Mundi Schmidt

Date of Award

January 2021

Document Type


Degree Name

Doctor of Philosophy (PhD)


Teaching & Learning

First Advisor

Bonni Gourneau


Retaining rural Midwestern teachers is problematic for many K-12 school districts. Through interviews with two first year teachers in rural North Dakota schools, this study considered what experiences contributed to a successful beginning teaching career in a rural school. It was thought that teacher education preparation pertaining to rural schools specifically would increase the likelihood of retention for these beginning teachers. Rural communities and schools in North Dakota are plentiful and provide the stepping-stone into the teaching profession for many beginning teachers. The choice to stay in the rural school or move into a larger school community has a significant impact. Rural school boards need tools to provide successful beginning experiences for these teachers. Additionally, teacher preparation courses can explore the development of rural field experiences that may also increase the likelihood of success for the beginning teachers.
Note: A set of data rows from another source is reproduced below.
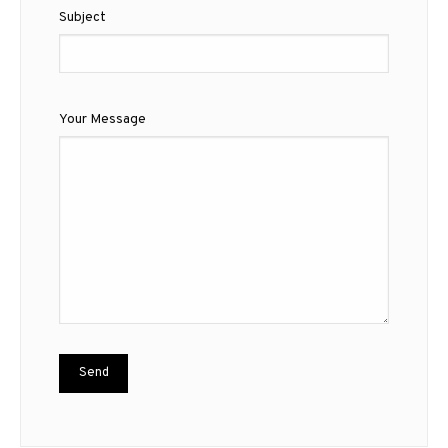
Subject
Your Message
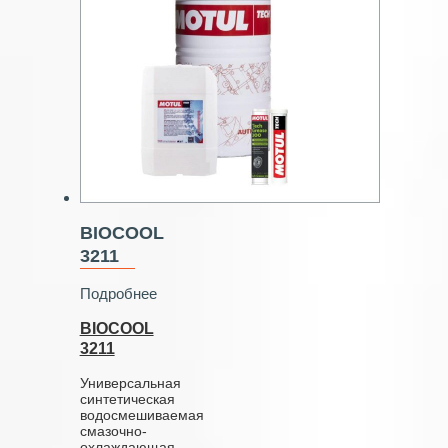
BIOCOOL
3211
Подробнее
BIOCOOL
3211
Универсальная
синтетическая
водосмешиваемая
смазочно-
охлаждающая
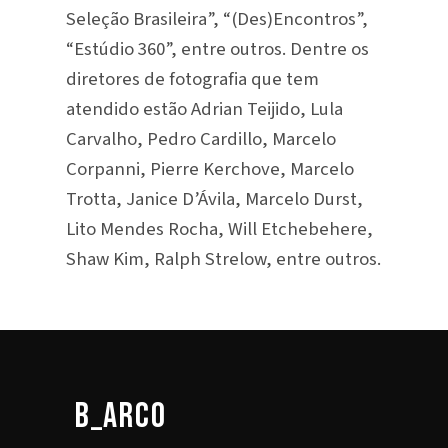
Seleção Brasileira”, “(Des)Encontros”,
“Estúdio 360”, entre outros. Dentre os
diretores de fotografia que tem
atendido estão Adrian Teijido, Lula
Carvalho, Pedro Cardillo, Marcelo
Corpanni, Pierre Kerchove, Marcelo
Trotta, Janice D’Ávila, Marcelo Durst,
Lito Mendes Rocha, Will Etchebehere,
Shaw Kim, Ralph Strelow, entre outros.
b_arco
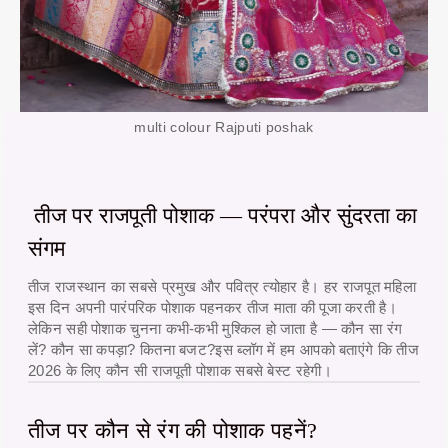
multi colour Rajputi poshak
तीज पर राजपूती पोशाक — परंपरा और सुंदरता का
संगम
तीज राजस्थान का सबसे प्रमुख और पवित्र त्योहार है। हर राजपूत महिला
इस दिन अपनी पारंपरिक पोशाक पहनकर तीज माता की पूजा करती है।
लेकिन सही पोशाक चुनना कभी-कभी मुश्किल हो जाता है — कौन सा रंग
लें? कौन सा कपड़ा? कितना बजट?इस ब्लॉग में हम आपको बताएंगे कि
तीज
2026
के लिए कौन सी राजपूती पोशाक सबसे बेस्ट रहेगी।
तीज पर कौन से रंग की पोशाक पहनें?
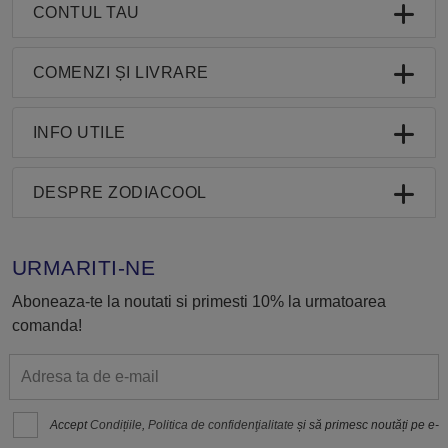
CONTUL TAU
COMENZI ȘI LIVRARE
INFO UTILE
DESPRE ZODIACOOL
URMARITI-NE
Aboneaza-te la noutati si primesti 10% la urmatoarea
comanda!
Accept
Condițiile
,
Politica de confidenţialitate
și să primesc noutăți pe e-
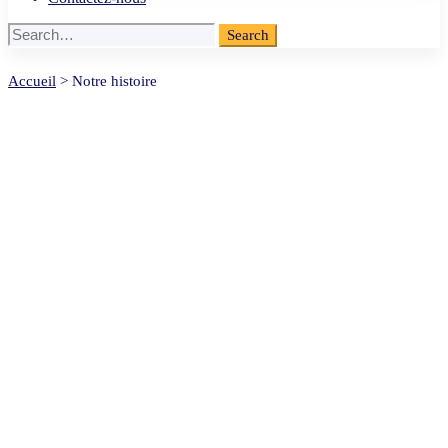
Search
Search
for:
Notre
Accueil
>
Notre histoire
histoire
À propos d’Edge Security
De la définition du besoin aux choix des solutions, de leur
mise en place à leur personnalisation, de leur intégration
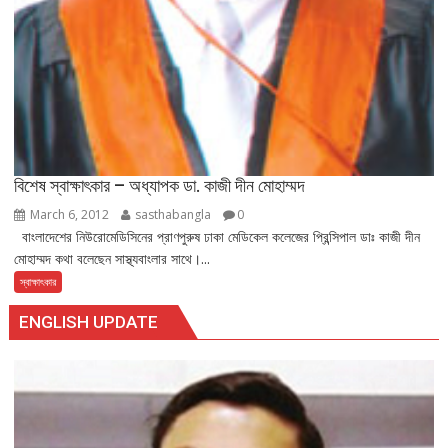
বিশেষ স্বাক্ষাৎকার – অধ্যাপক ডা. কাজী দীন মোহাম্মদ
March 6, 2012
sasthabangla
0
বাংলাদেশের নিউরোমেডিসিনের প্রাণপুরুষ ঢাকা মেডিকেল কলেজের প্রিন্সিপাল ডাঃ কাজী দীন
মোহাম্মদ কথা বলেছেন সাস্থ্যবাংলার সাথে।...
স্বাক্ষাৎকার
ENGLISH UPDATE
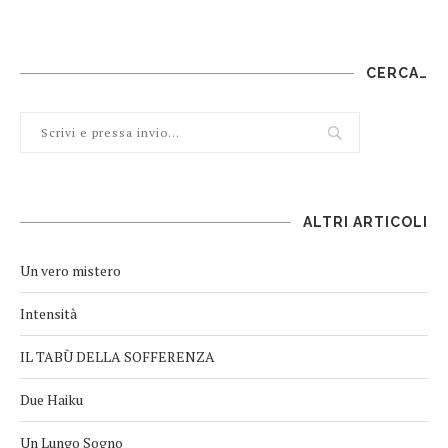
CERCA…
ALTRI ARTICOLI
Un vero mistero
Intensità
IL TABÙ DELLA SOFFERENZA
Due Haiku
Un Lungo Sogno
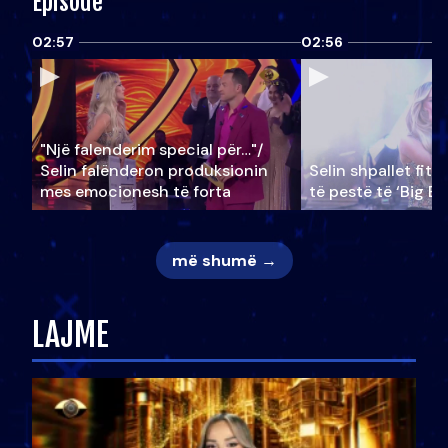
Episode
02:57
02:56
"Një falenderim special për…"/
Selin falënderon produksionin
Selin shpallet fitu
mes emocionesh të forta
të pestë të ‘Big Br
më shumë →
LAJME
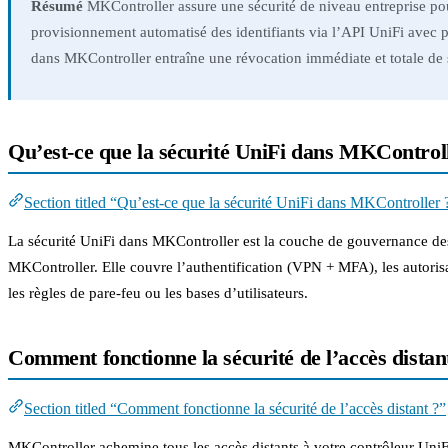
Résumé
MKController assure une sécurité de niveau entreprise pou
provisionnement automatisé des identifiants via l’API UniFi avec p
dans MKController entraîne une révocation immédiate et totale de
Qu’est-ce que la sécurité UniFi dans MKControl
Section titled “Qu’est-ce que la sécurité UniFi dans MKController 
La sécurité UniFi dans MKController est la couche de gouvernance des a
MKController. Elle couvre l’authentification (VPN + MFA), les autoris
les règles de pare-feu ou les bases d’utilisateurs.
Comment fonctionne la sécurité de l’accès distan
Section titled “Comment fonctionne la sécurité de l’accès distant ?”
MKController achemine tous les accès distants à votre contrôleur UniF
This narrative study yielded three major themes from the data collection: sense of place, sense of self, and sense of belonging. As these beginning teachers experienced various levels of expectations, influences, and relationships over the course of their first year in rural schools, they grew in their sense of self, place, and belonging. As they shared their stories, it was found that they did not have specific teacher preparation for rural schools; however, this study found that relationships with students, colleagues, and administrators were strong factors for retention. Remembering that it takes a village to raise a teacher, and if the village wants to retain teachers, it may need to change the lens through which they are prepared.